Open source “self-hosted web archiving” tool

What is ArchiveBox?

ArchiveBox is an open source, self-hosted web archiving solution, it helps individuals or organizations save web content for offline browsing and ensures long-term data accessibility

The goal is to allow users to proactively save the web content they care about, so as to avoid losing important information due to link failures, content changes, or service offline. Can be archived: Bookmarks, social media content (such as Facebook photos, YouTube videos), research papers, legal evidence, etc.

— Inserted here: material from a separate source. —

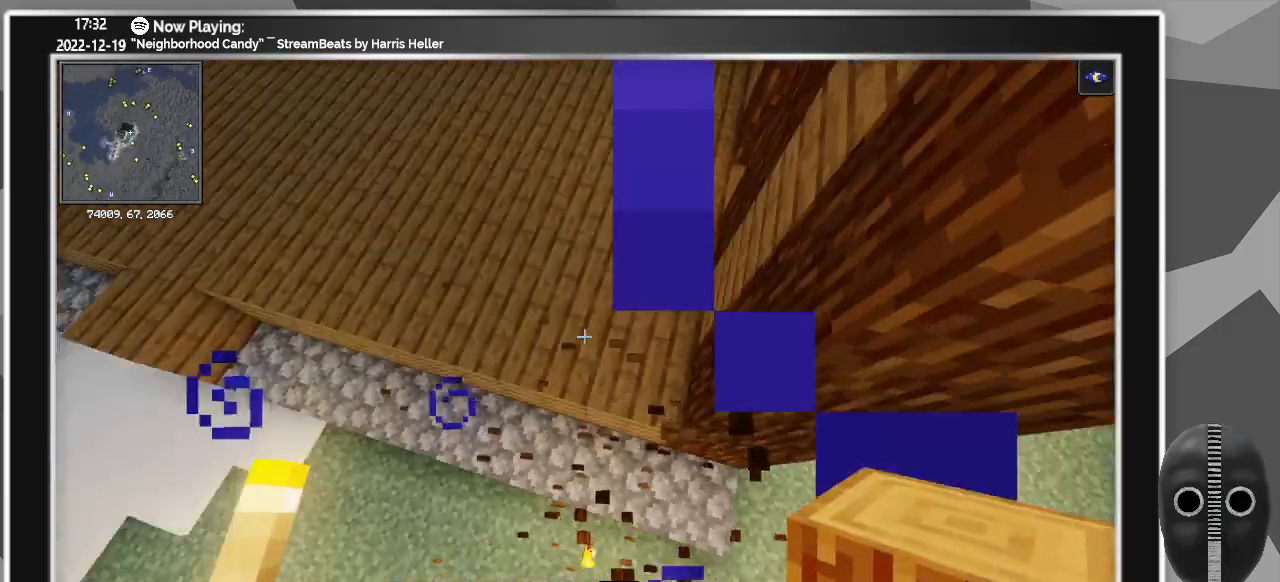
{"keys": ["w"], "mouse": [], "events": [[283, "w", "down"]]}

Core functions and technical characteristics

Various input methods

You can enter what you want to save into the ArchiveBox from multiple sources, including:

  • Individual URL
  • Browser bookmarks or history
  • RSS feed
  • Pocket, Pinboard and other collection services

Automatically grab and save content in multiple formats

ArchiveBox generates multiple archive formats for each page, such as:

  • Original HTML, SingleFile HTML, Screenshots PNG, PDF, WARC, etc.
  • Social media content: TXT text, comments, authors, pictures, etc.
  • Media content: MP3/MP4, subtitles, metadata, thumbnails, etc.
  • Code hosting services (GitHub/GitLab): Clone code, README, etc.

Multiple access methods

  • Command Line Tool (CLI): Complete control and automated script integration
  • Web application interface: Intuitive operation and preview
  • Python libraries/ REST APIs/ Webhooks: Convenient for secondary development and integration

data storage mode

  • Save using a file system without requiring proprietary formats
  • Archive content is stored in a local folder for long-term use or migration

Installation and deployment methods

ArchiveBox supports multiple installation methods, and the following are recommended:

  1. Docker / Docker Compose (recommended)
    Contains all dependencies for easy deployment and upgrade.
  2. Command line installation (for Linux / macOS / Debian, etc.)pip install archivebox archivebox installor use curl | bash one-click script.
  3. supported platforms: Linux, macOS, BSD (native), Windows can be used through Docker or WSL2
  4. resource requirements: Minimum 500 MB RAM, recommended ≥2 GB; file systems that support compressed storage (such as ZFS, BTRFS) are more efficient

Working principle and design concept

  • ArchiveBox uses a variety of tools (such as wget, headless Chrome) to grab content.
  • The author believes that the core advantage lies in “decentralization”, avoiding relying on a single service (such as archive.org) for all network archives, saving them by users themselves and sharing them in the future
  • The project uses the Django framework to build the backend and uses SQLite as the local database; the plug-in system is based on Pluggy; and the REST API uses django-ninja and Pydantic

Quick Get Started Example

  1. initialize project directorymkdir my_archive && cd my_archive archivebox init --setup
  2. Add the URL to archivearchivebox add https://example.com
  3. Launch a local Web service previewarchivebox server
  4. Import history or bookmarks
    Support the import of Pocket, Pinboard, browser bookmarks, RSS feeds, etc.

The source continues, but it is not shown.